LJ: But when I was reading about your characters, their motivations don't seem to be deep-seated racism. It seems their motivations are not necessarily because of Trump's policies, but to be a part of the conversation -- on the contrary, it seems that a lot of people are appalled by those policies.
TM: It's totally wrong to look at this as a policy argument. It's what a lot of Republicans tell themselves to do because it makes them feel comfortable. But you're right. That's why I said there were some people that there was obviously a racial subtext. I don't want to ignore that. But I really tried to focus on and make these like three-dimensional humans that just are flawed.
I don't think that that means that their anger wasn't real. I did a bunch of additional conversations that were on background because people refused to be characters. I wanted them to be honest with me. We'd have a couple beers. Those conversations revealed repeatedly — from people that worked for pretty moderate Republicans who were not ideological — a very deep well of disdain for the Democrats in Washington and the media, whom they think all get treated better. I felt like it was important to explore because to me it was one of the key dividing lines between people who ended up going full 'Never Trump' [and those who didn't].
LJ: It's interesting that they didn't want to go on the record with you about that.
TM: It is interesting. The revealing thing was how casual they were about it though, which showed me that in the bubble of Republican bro operatives, this was a very common view part of their dialogue, which is just -- Trump might be an idiot but I could never go along with the f---ing Lincoln Project or, these liberal scolds, the f---ing wokes.
LJ: Who's the opposite of your book?
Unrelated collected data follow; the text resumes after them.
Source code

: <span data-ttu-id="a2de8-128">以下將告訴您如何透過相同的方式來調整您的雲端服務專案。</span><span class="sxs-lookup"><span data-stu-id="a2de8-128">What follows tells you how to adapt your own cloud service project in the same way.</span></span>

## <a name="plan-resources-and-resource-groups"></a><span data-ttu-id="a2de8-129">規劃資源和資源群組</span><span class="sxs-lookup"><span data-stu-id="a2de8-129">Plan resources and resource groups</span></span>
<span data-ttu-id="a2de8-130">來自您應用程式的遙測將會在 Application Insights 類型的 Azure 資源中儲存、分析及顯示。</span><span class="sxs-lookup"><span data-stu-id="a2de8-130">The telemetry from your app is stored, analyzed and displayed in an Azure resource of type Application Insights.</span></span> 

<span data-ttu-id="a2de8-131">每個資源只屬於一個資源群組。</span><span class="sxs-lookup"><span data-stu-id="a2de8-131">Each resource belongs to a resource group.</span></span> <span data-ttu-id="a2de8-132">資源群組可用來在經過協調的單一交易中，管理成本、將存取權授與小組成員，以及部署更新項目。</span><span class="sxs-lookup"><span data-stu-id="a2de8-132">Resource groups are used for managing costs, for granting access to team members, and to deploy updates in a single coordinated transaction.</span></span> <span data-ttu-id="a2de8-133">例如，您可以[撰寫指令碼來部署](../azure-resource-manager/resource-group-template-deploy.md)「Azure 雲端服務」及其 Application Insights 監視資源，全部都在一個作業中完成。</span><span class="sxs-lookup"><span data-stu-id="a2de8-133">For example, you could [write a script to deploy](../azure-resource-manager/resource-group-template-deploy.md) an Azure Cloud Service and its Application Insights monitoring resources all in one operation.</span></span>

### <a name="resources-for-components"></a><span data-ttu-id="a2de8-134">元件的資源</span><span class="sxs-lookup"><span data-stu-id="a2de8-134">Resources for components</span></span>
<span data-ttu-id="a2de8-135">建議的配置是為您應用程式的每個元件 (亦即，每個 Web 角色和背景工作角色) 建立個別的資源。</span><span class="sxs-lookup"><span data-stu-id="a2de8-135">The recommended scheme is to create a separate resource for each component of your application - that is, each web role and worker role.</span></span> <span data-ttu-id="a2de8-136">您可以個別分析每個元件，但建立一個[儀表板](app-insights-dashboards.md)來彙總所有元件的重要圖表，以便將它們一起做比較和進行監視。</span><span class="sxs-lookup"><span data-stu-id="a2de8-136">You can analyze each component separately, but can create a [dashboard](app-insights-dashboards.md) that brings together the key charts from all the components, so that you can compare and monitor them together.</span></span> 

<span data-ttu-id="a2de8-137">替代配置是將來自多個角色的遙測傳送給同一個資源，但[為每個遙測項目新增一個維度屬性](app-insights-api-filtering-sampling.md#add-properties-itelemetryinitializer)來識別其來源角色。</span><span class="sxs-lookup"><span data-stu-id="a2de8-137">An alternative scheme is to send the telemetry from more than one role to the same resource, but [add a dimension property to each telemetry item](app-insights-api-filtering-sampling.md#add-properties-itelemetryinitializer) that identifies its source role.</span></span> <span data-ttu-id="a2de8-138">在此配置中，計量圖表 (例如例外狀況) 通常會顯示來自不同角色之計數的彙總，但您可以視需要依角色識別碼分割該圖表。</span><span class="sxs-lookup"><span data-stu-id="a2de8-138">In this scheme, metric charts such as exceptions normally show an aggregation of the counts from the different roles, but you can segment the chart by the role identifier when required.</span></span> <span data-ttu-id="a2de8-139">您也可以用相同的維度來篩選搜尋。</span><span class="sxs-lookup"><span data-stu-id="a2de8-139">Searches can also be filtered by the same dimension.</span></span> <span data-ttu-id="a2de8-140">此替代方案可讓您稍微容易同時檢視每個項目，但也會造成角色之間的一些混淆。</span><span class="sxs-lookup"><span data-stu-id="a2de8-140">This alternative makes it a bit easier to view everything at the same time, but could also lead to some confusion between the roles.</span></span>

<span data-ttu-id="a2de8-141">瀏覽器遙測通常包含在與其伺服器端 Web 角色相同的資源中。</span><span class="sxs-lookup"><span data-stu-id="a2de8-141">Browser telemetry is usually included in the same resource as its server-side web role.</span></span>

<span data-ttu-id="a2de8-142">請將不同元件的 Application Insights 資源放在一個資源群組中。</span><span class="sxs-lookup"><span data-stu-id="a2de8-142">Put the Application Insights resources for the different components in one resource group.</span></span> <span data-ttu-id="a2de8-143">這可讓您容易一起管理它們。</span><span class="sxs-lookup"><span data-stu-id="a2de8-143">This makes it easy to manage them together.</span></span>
Is it someone like Liz Cheney, who's chairing the January 6 committee and seems likely to lose her primary, or is there somebody else who you have in mind who's the complete opposite of the characters you’ve profiled?
TM: No, I should have written more about my friend Sally Bradshaw [Jeb Bush's former top adviser], I mentioned her a couple times in the book, but her choice was to leave politics altogether. She started a bookstore in Tallahassee. She is privileged, and not everybody can do this. She got a tattoo on her wrist that says "Speak Truth." She didn't talk to the media. When she supports the causes, she does it with a low profile.
I admire Cheney and [Adam] Kinzinger. It took them a long time, but I'm happy that they came around to it. I think that almost shows more fortitude, because Liz got much deeper into this culture. It made it harder to break away, as opposed to [say] Jeff Flake, or somebody who fizzled out early, both did the right thing.
LJ: I don't think the Trump team is going to call you [in 2024] but if [Florida Gov. Ron] DeSantis or somebody like that did--
TM: God, Ron DeSantis calls? I'm finished. Well, who the f--- knows. I'm a young man. I could have a friend who's Democrat or Republican sometime, call me in 20 years and say, "Hey, we need an old wise beard to come by to help these kids." But now I'm out. And as far as Trump is concerned, I have the most severe case of Trump derangement syndrome. I'm going to be in the senior citizens home pointing at someone else going to get them to blush saying that person was for Trump. I think the party is moving away from him anyway, even if Trump died tomorrow. This is going to be more of a nationalist party that is not in line with any of my old fashioned RINOs anytime soon.